As with DumpMachine function, the information generated by DumpRegister function depends on the target machine. For the full-state quantum simulator it writes into the file the wave function up to a global phase of the quantum sub-system generated by the provided qubits in the same format as DumpMachine function. For example, take again a machine with only two qubits allocated and in the quantum state $$ \begin{align} \ket{\psi} = \frac{1}{\sqrt{2}} \ket{00} - \frac{(1 + i)}{2} \ket{10} = - e^{-i\pi/4} ( (\frac{1}{\sqrt{2}} \ket{0} - \frac{(1 + i)}{2} \ket{1} ) \otimes \frac{-(1 + i)}{\sqrt{2}} \ket{0} ) , \end{align} $$ calling DumpRegister function for qubit[0] generates this output:

# wave function for qubits with ids (least to most significant): 0
∣0❭:	-0.707107 + -0.707107 i	 == 	******************** [ 1.000000 ]  /      [ -2.35619 rad ]
∣1❭:	 0.000000 +  0.000000 i	 == 	                     [ 0.000000 ]                   

and calling DumpRegister function for qubit[1] generates this output:

# wave function for qubits with ids (least to most significant): 1
∣0❭:	 0.707107 +  0.000000 i	 == 	***********          [ 0.500000 ]     --- [  0.00000 rad ]
∣1❭:	-0.500000 + -0.500000 i	 == 	***********          [ 0.500000 ]  /      [ -2.35619 rad ]

In general, the state of a register that is entangled with another register is a mixed state rather than a pure state. In this case, DumpRegister function outputs the following message:

Qubits provided (0;) are entangled with some other qubit.
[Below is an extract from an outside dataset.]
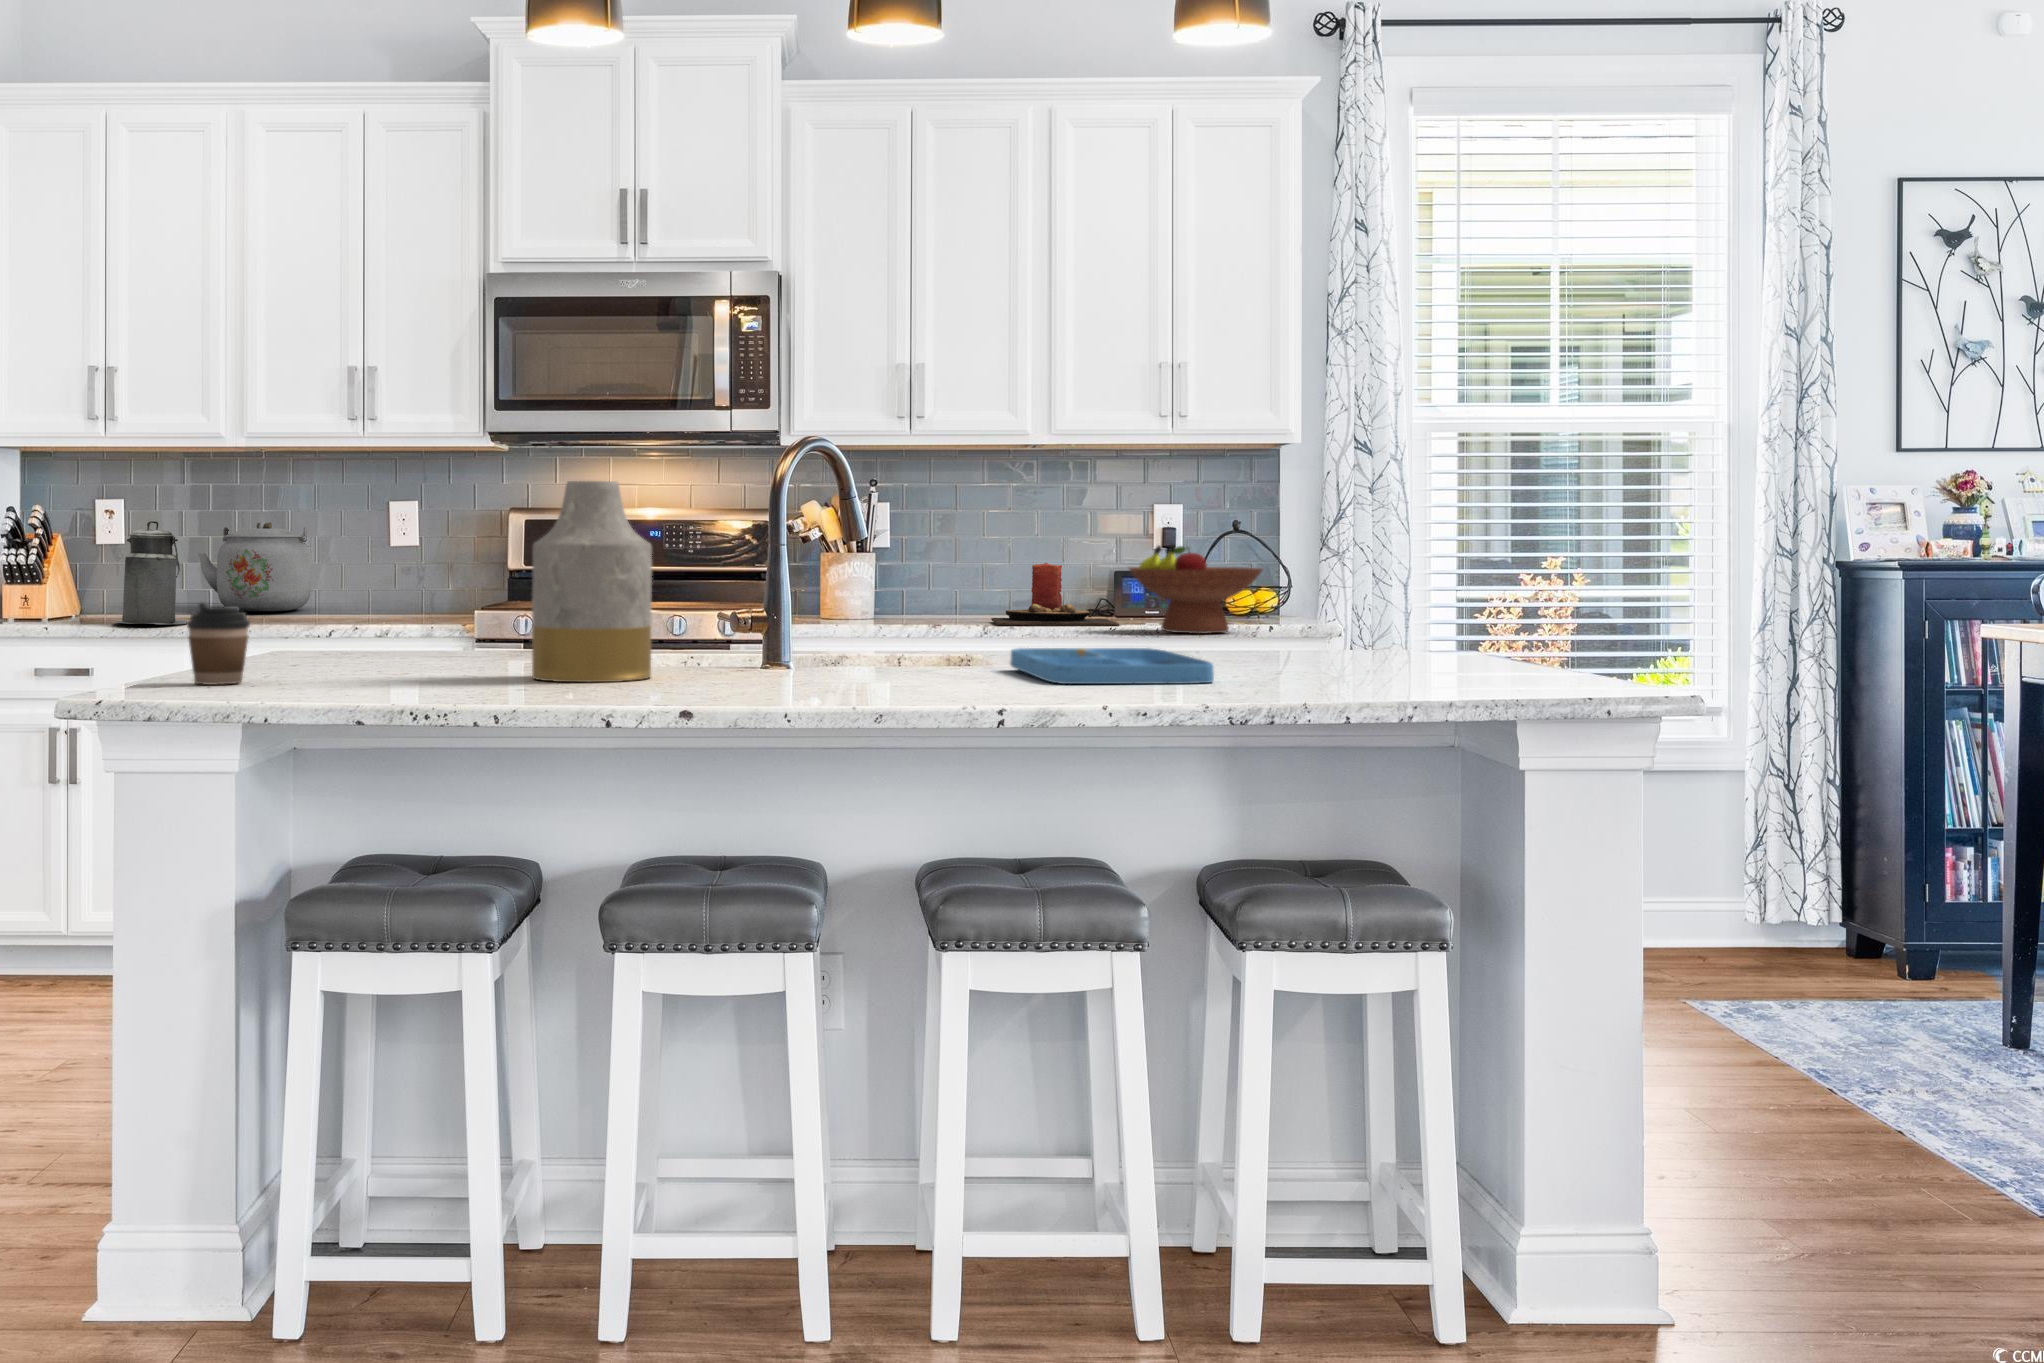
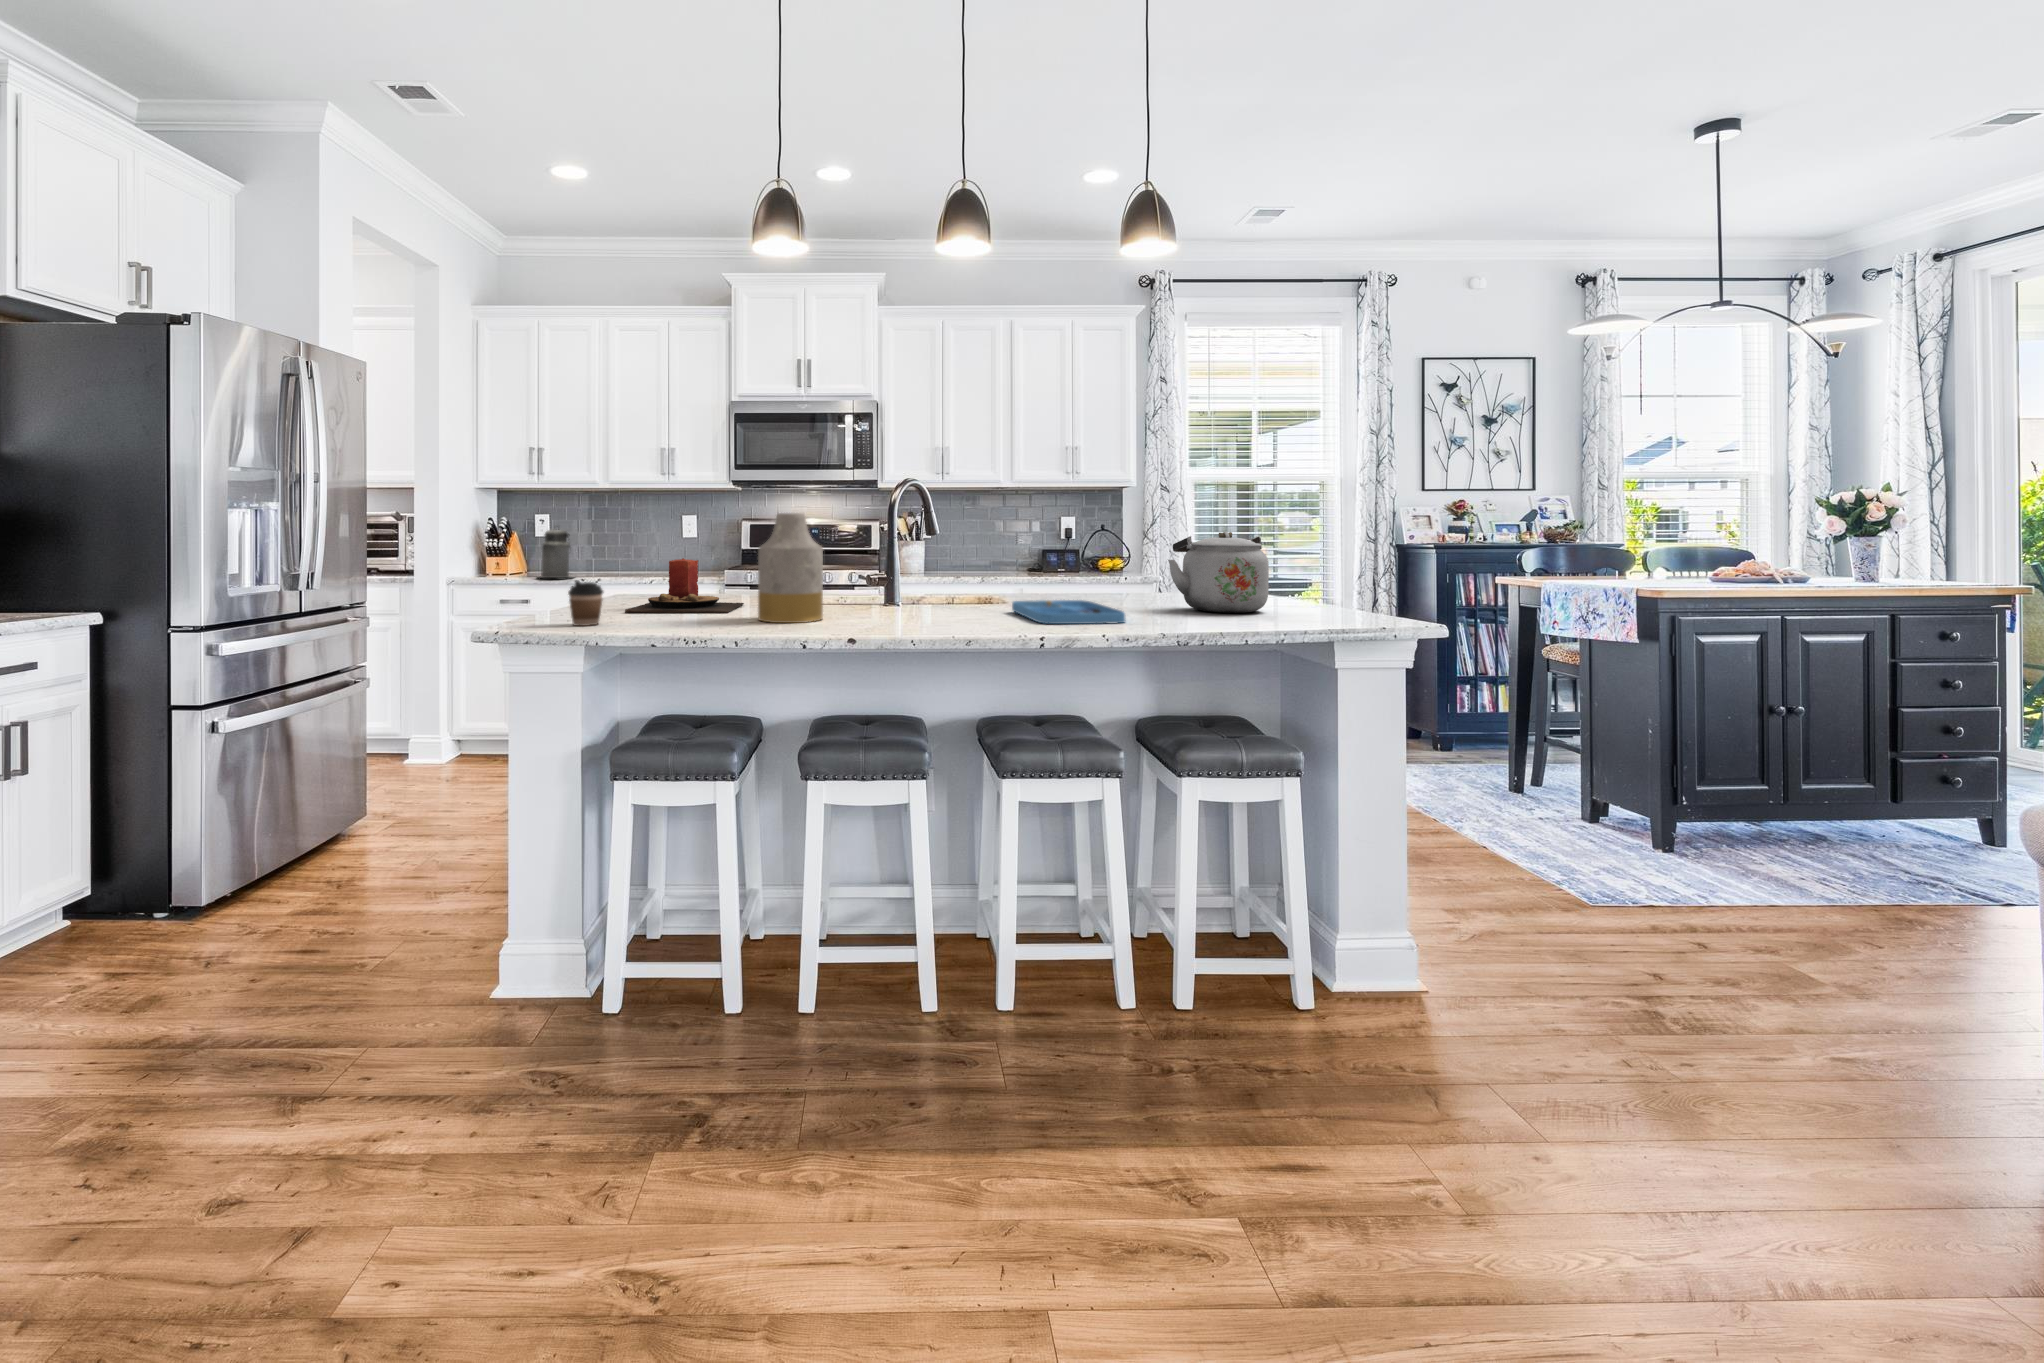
kettle: present [198,522,311,611] -> present [1168,532,1269,613]
fruit bowl: present [1129,544,1262,634] -> none [1055,539,1124,584]
candle: present [991,563,1119,626] -> present [625,558,744,613]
The following example shows you how you can use both DumpRegister function and DumpMachine function in your Q# code:

namespace DumpRegisterTest {
    open Microsoft.Quantum.Intrinsic;
    open Microsoft.Quantum.Diagnostics;
 
    @EntryPoint()
    operation DumpRegisterTestOp () : Unit {
        use qubits = Qubit[2];
        X(qubits[1]);
        H(qubits[1]);
        R1Frac(1, 2, qubits[1]);
        
        DumpMachine("dump.txt");
        DumpRegister("q0.txt", qubits[0..0]);
        DumpRegister("q1.txt", qubits[1..1]);
        ResetAll(qubits);
    }
}

Debugging

On top of Assert and Dump functions and operations, Q# supports a subset of standard Visual Studio debugging capabilities: setting line breakpoints, stepping through code using F10, and inspecting values of classic variables are all possible when running your code on the simulator.

Debugging in Visual Studio Code leverages the debugging capabilities provided by the C# for Visual Studio Code extension powered by OmniSharp and requires installing the latest version.